While only one proposal was rejected by the House, two of the GOP bills have been signed into law by Clinton: a bill curtailing “unfunded mandates” imposed on states by the federal government and legislation subjecting Congress to health, safety, labor and civil rights laws that apply to the private sector.
The most crushing defeat for House Republicans came when the Senate, by one vote, killed another top contract priority: a constitutional amendment to require a balanced budget. But Dole has vowed to bring the measure up for another vote later this year or in 1996.
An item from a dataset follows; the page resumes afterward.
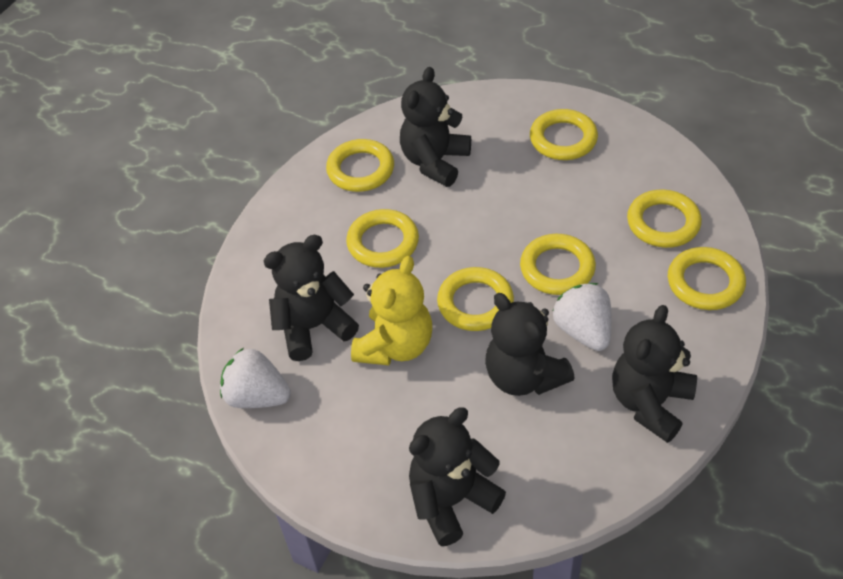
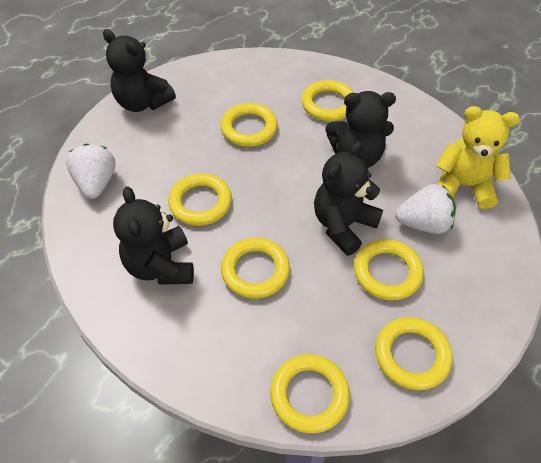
black teddy bear: [264,235,359,361] [400,67,471,187] [409,408,506,546] [485,293,575,396] [612,305,697,443] = 5 -> [103,29,176,112] [113,186,194,285] [314,141,383,256] [325,91,396,168] = 4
Other House-passed contract measures, from welfare reform to tax relief, are expected to be substantially rewritten or scaled back by the Republican-controlled Senate, many of whose members have noted pointedly that they did not sign the House contract.
The degree to which the Senate should adhere to the House legislative program was still being debated this week--in both chambers and by members of both parties.
While Republicans rushed one bill after another through the House, Democrats increasingly were counting on the Senate to moderate and slow down the contract. As House Minority Leader Richard A. Gephardt (D-Mo.) noted during an interview this week: “The Senate didn’t sign the contract.”
But Sen. Phil Gramm (R-Tex.) argued that, in the wake of the string of House successes, there is growing pressure on the Senate to “get with the program.”
“The public sees this as a Republican contract,” Gramm said.